PASSAGE PROVIDED:
◇ ◇ ◇

This is a list of all five Jiminy Cricket educational serials that originally aired on The Mickey Mouse Club TV series. The serials feature Jiminy Cricket, Pinocchio's conscience, providing general education and science information in an entertaining and accessible manner. The serials also have a strong focus on the importance of books and learning on one's own. The I'm No Fool and You series were later updated in the 1980s and 1990s as stand-alone shorts, and were shown in schools and occasionally on the Disney Channel.

I'm No Fool series
Each short is less than 10 minutes in runtime and begins and ends with the theme song, "I'm No Fool", with the lyrics to the closing number reworked to include the lessons taught during the short. Jiminy presents each hypothetical situation by drawing chalk outlines of the primary participants (usually a stereotypical, Family Circus-esque American boy) on a black board. The drawings then come to life and get into various questionable situations, with Jiminy steering them in the right direction.

Filmography
I'm No Fool with a Bicycle (10/06/55)*
I'm No Fool with Fire (12/01/55)*
I’m No Fool as a Pedestrian (10/?/56)*
I'm No Fool in Water (11/15/56)*
I'm No Fool Having Fun (12/15/56)
I'm No Fool with Electricity (10/26/1973)*

(*) = Updated in the mid to late 1980s with additional live-action footage

You and Your series
Similarly to the I'm No Fool series above, Jiminy Cricket teaches children about the human body.

Filmography
You - the Human Animal (10/20/55)

◇ ◇ ◇

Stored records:
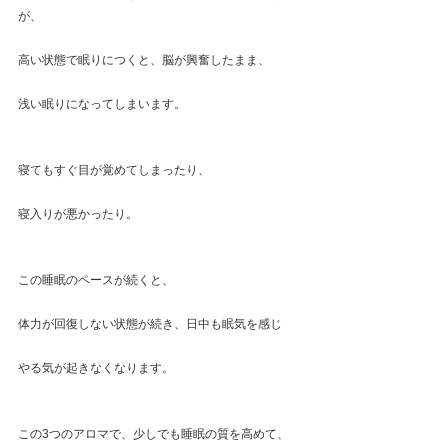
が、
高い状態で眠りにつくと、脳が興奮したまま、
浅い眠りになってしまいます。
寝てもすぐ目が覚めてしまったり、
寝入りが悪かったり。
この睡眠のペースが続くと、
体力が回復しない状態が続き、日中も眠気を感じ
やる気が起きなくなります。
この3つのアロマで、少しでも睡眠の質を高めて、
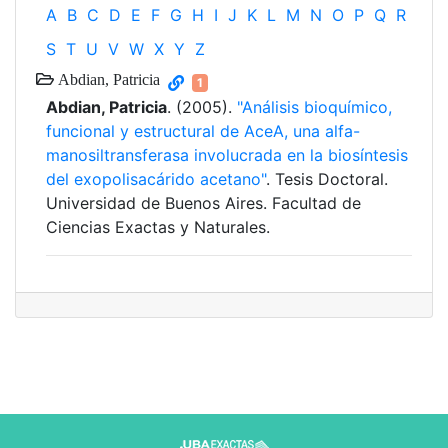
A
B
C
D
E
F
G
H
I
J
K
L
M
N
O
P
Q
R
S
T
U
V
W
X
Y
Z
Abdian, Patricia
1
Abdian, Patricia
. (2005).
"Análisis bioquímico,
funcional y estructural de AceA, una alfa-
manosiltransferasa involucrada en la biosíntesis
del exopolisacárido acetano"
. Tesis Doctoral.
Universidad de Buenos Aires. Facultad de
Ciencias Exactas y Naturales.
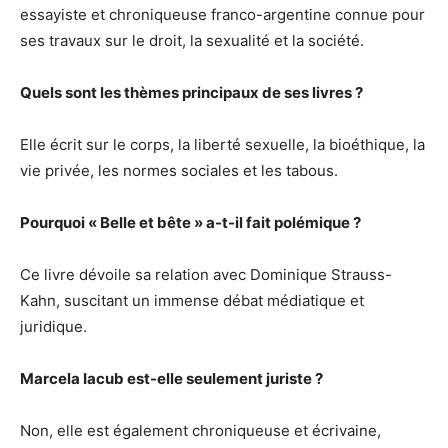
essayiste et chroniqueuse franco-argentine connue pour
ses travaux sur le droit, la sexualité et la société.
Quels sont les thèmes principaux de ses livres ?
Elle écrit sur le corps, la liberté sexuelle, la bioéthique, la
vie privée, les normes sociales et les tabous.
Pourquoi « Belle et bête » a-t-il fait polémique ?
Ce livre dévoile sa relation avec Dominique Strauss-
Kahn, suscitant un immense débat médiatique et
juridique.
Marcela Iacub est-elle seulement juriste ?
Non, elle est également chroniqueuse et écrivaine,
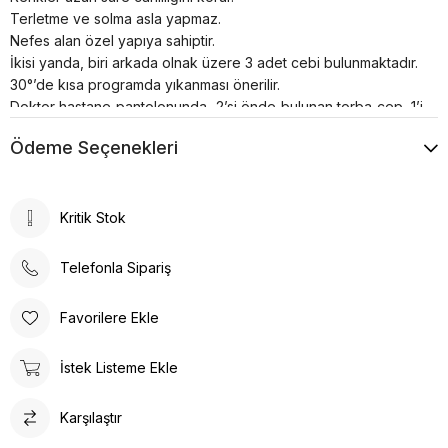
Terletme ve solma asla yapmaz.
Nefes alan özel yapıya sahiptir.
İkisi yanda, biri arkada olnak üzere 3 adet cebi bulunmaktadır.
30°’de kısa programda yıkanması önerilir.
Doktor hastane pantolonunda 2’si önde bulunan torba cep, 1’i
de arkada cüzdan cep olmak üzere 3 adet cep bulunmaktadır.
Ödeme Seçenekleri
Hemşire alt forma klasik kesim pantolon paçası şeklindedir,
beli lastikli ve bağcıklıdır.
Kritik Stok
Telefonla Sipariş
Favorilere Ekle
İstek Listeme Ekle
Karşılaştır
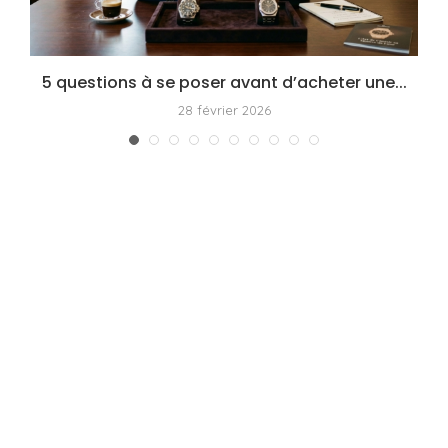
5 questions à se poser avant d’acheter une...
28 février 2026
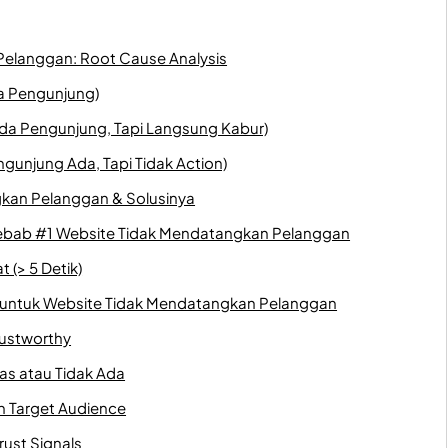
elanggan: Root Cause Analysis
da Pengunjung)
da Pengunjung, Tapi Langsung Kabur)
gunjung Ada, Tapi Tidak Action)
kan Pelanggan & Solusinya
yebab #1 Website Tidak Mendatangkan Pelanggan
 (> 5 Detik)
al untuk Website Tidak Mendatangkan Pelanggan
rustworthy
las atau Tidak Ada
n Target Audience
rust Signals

◇ ◇ ◇

PROBLEMS TO WORK ON:
• a. Summarize the passage on the Jiminy Cricket serials in two sentences.
• b. Format the stretch of the stored rows that opens with the line containing "5 questions à se poser avant d’acheter une..." and closes with the line containing "28 février 2026" as a JSON list of strings, one string per line and no blank lines.
The stored rows bear no relation to the passage on the Jiminy Cricket serials.

EXERCISE ANSWERS:
• a. The passage lists the five Jiminy Cricket educational serials that first aired on The Mickey Mouse Club, in which Jiminy gives general education and science information in an entertaining and accessible way. In each I'm No Fool short, which runs under 10 minutes, Jiminy draws chalk outlines of characters on a blackboard that come to life and get into questionable situations, while the You series teaches children about the human body.

• b.
[
  "5 questions à se poser avant d’acheter une...",
  "28 février 2026"
]